Though Lightfoot has said she expects Chicago to enter that step in early June, she has not yet announced a date. Her guidelines follow Pritzker’s release of statewide guidelines as the rest of the state outside Chicago is on pace to advance to phase three on Friday. Lightfoot has the authority to set stricter rules for Chicago than Pritzker’s statewide framework, but she can’t enact looser ones.

Not included in the plan Lightfoot’s administration released late Tuesday are guidelines for reopening sporting events, bars, religious services, outdoor performances, summer programs and youth activities, the lakefront and museums. Those standards “will be available later in phase three when those entities are predicted to begin reopening,” according to the release.

Restaurants will face some of the toughest new restrictions, with dining in relegated only to areas deemed outdoors, including spots where large doors or windows can be pulled open with tables set inside near the openings.

But for many of the city’s thousands of restaurants, qualifying for a permit to host patio seating will be the only way to legally serve dine-in customers under the new rules.

Isaac Reichman, spokesman for the Department of Business Affairs and Consumer Protection, said the department is working to accommodate them.

“The city is working on a temporary, more streamlined process to ensure restaurants have the proper permits they need to operate outdoors under phase three of the reopening,” Reichman said in a statement. “We will be providing more details in the coming days.”

As for bathroom access at restaurants, Illinois Restaurant Association President Sam Toia said diners will need to mask themselves to do so.

“When they do have to go to the bathroom, obviously they can,” Toia said. “They’re gonna have to — if they’re eating, they take their mask off. They have to put their mask on to go to the bathroom, and then when they get back to the table to eat again, obviously they can take their mask off.”
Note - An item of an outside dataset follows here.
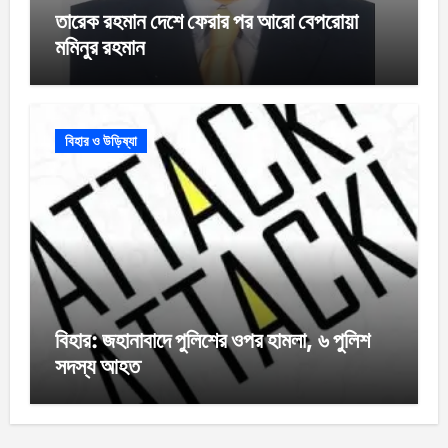
তারেক রহমান দেশে ফেরার পর আরো বেপরোয়া
মমিনুর রহমান
বিহার ও উড়িষ্যা
বিহার: জহানাবাদে পুলিশের ওপর হামলা, ৬ পুলিশ
সদস্য আহত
The next phase also will see the reopening of downtown offices and nonessential retailers, which Deputy Mayor Samir Mayekar said will bring about 130,000 employees back into the city’s workforce out of the roughly 300,000 he said have been “unable to work” since the pandemic hit.

Though those settings will only be allowed to operate at 25% capacity in Chicago, the potential surge in commuters on city trains and buses has the city preparing to add capacity to help people spread out in the cramped interiors.

“We have all kinds of ways that people are used to coming into the Loop and other economic centers,” said Gia Biagi, commissioner of the city Department of Transportation. “And so we’re looking at how we can add capacity to the system, whether that’s additional buses, whether that’s looking at additional bus rapid transit lanes, looking at additional train cars.”

Biagi also said companies are being encouraged to stagger employees’ shifts at offices around the city.

Michael Cornicelli, executive vice president at the Building Owners and Managers Association of Chicago, said companies in offices will work out ways to adapt to the new capacity restrictions.

“You’re seeing suggestions of they consider staggered hours, whether that is some people start at 8 o’clock, 9 o’clock, 10 o’clock and leave accordingly,” Cornicelli said. “In other cases, people might be working Mondays and Tuesdays, then they have half the workforce Monday and Tuesday, the other half come in on the two other days that week, and everybody works from home on Fridays.”

Chicago Tribune’s Jamie Munks contributed.